Two staff members at Waitematā District Health Board have contracted coronavirus due to community transmission, the DHB confirmed in a statement.
It's believed the healthcare workers are linked to the Mt Roskill Evangelical Fellowship sub-cluster, which has recorded 33 cases. The DHB reiterated the staff members did not contract the virus at work.
One had been on leave before becoming infectious and has not returned to the DHB since. The other has been off work since late August and is part of a small, non-patient-facing team, the members of which have all returned negative results.
Seventeen staff who had contact with one or both of the healthcare workers before their diagnoses were stood down early last week as a precaution.
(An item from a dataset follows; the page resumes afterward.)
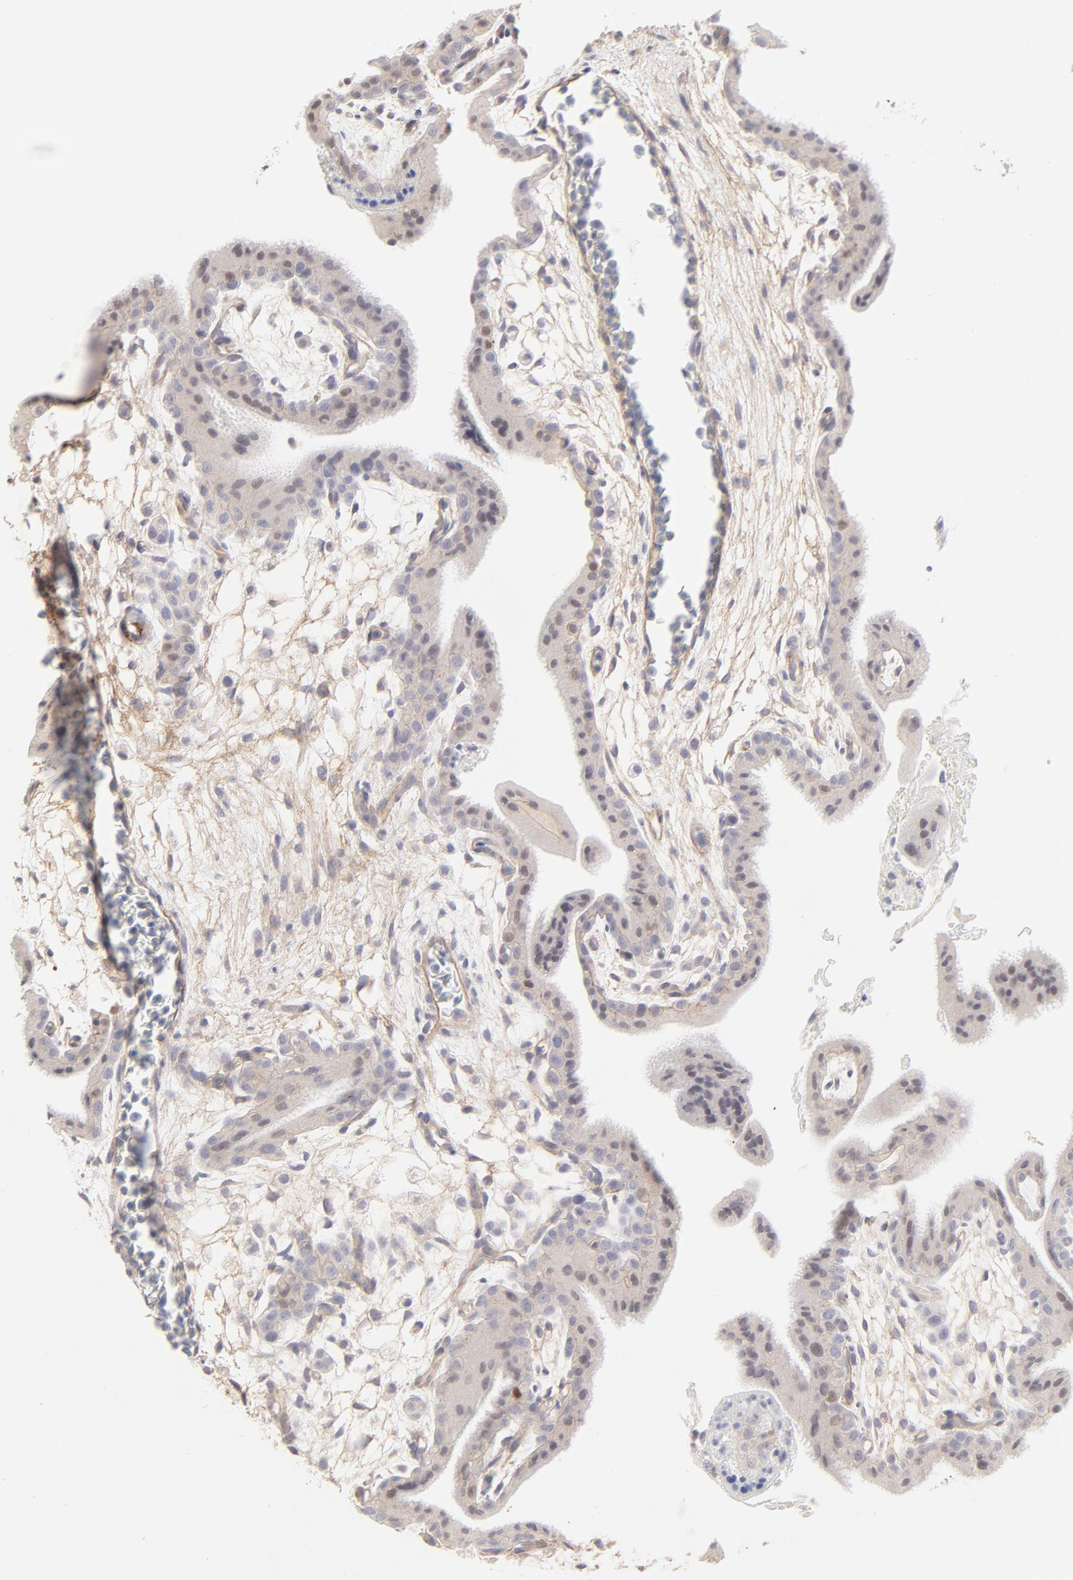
{"staining": {"intensity": "weak", "quantity": "<25%", "location": "nuclear"}, "tissue": "placenta", "cell_type": "Trophoblastic cells", "image_type": "normal", "snomed": [{"axis": "morphology", "description": "Normal tissue, NOS"}, {"axis": "topography", "description": "Placenta"}], "caption": "Immunohistochemistry (IHC) histopathology image of unremarkable placenta: placenta stained with DAB displays no significant protein staining in trophoblastic cells. The staining was performed using DAB to visualize the protein expression in brown, while the nuclei were stained in blue with hematoxylin (Magnification: 20x).", "gene": "ELF3", "patient": {"sex": "female", "age": 35}}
All have tested negative for the virus.
The 17 staff will remain in isolation and undergo a second swab at around day 12 from the date of potential exposure, as per the Ministry of Health's testing guidelines.
If the staff return two negative tests and remain asymptomatic after day 14 of their isolation period, they will be cleared to return to work.
"Waitematā DHB has robust processes in place to cater for these kinds of scenarios and assures the public that our hospitals are safe," the DHB said in the statement.
Waitematā DHB, a district including North Shore and Waitākere Hospitals, is in close contact with the workers and wishes them a speedy recovery.
Two new community cases of COVID-19 were recorded on Saturday, both of which are associated with the new bereavement events' sub-cluster epidemiologically linked to the Mt Roskill Evangelical Fellowship.
Seven Waitākere Hospital nurses and at least three close contacts contracted the virus in May after residents of St Margaret's Rest Home and Hospital, one of the largest clusters in the country, were transferred to the hospital.